The Star Trek animated series on the other hand was a different beast. Yes, the production values were really cheap, but the stories were generally very good, and the writers included several people who wrote for the Original Series, and other prominent SF writers like Larry Niven. Plus, it did have the original cast doing the voice-acting, which was a definite plus.
Poorly drawn, badly scored, badly scripted, and almost uniformly missing the hilarious innuendo and subtleties that were present in your typical 'toon from the nineteen-fifites and -sixties.
Warner Brothers cartoons and the successful Hanna-Barbera cartoons you mentioned were not typical cartoons in that era. The typical cartoon in that era _was_ "poorly drawn, badly scored, badly scripted and totally missing in any innuendo and subtleties", often a lot worse than what you see today, in fact.
It only seems different because we only remember the 10% of cartoons from that era that were actually good... you know... like the ones you mentioned.
TV quality does ebb and wane, but it really wasn't such a stark difference as you portray. There was a lot of crap back then too.
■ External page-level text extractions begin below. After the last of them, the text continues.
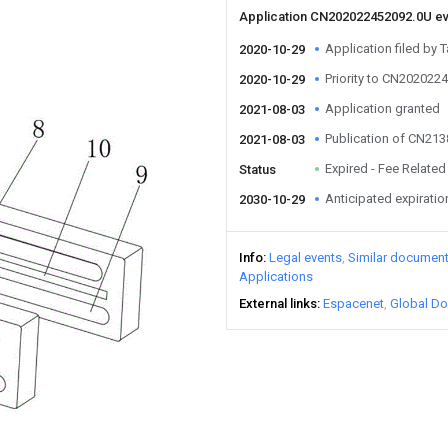
Application CN202022452092.0U e
Application filed by T
2020-10-29
Priority to CN202022
2020-10-29
Application granted
2021-08-03
Publication of CN21
2021-08-03
Expired - Fee Related
Status
Anticipated expiratio
2030-10-29
Info
Legal events
Similar documen
Applications
External links
Espacenet
Global Do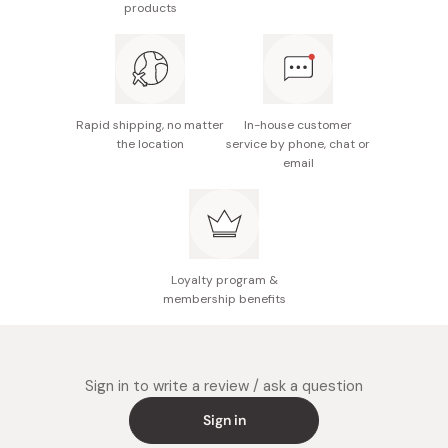
products
Weight: 58.4g
Made in Japan
Rapid shipping, no matter
In-house customer
the location
service by phone, chat or
email
Loyalty program &
membership benefits
Sign in to write a review / ask a question
Sign in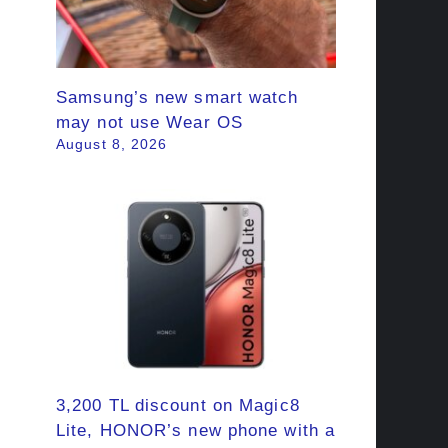
Samsung’s new smart watch
may not use Wear OS
August 8, 2026
3,200 TL discount on Magic8
Lite, HONOR’s new phone with a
Well, that's appropriate because Windows 8, with its limited palette and ugly "Flat" UI looks like Windows 2.
NT 3.51 was one of the most stable OSes I've ever used, if not the most stable. NT 4 was still pretty good, minus the even number service packs. Windows 2000 was excellent, minus Explorer, which for me usually crashed within an hour of a fresh install. I always liked XP once you turned on the Playskool theme. Nothing since XP has impressed me. Just more bloat, and more effort to get it to look and act like it used to.
Ten will have a start button. How will it be different from Vista or XP?
It will be uglier, for one thing. You can count on that.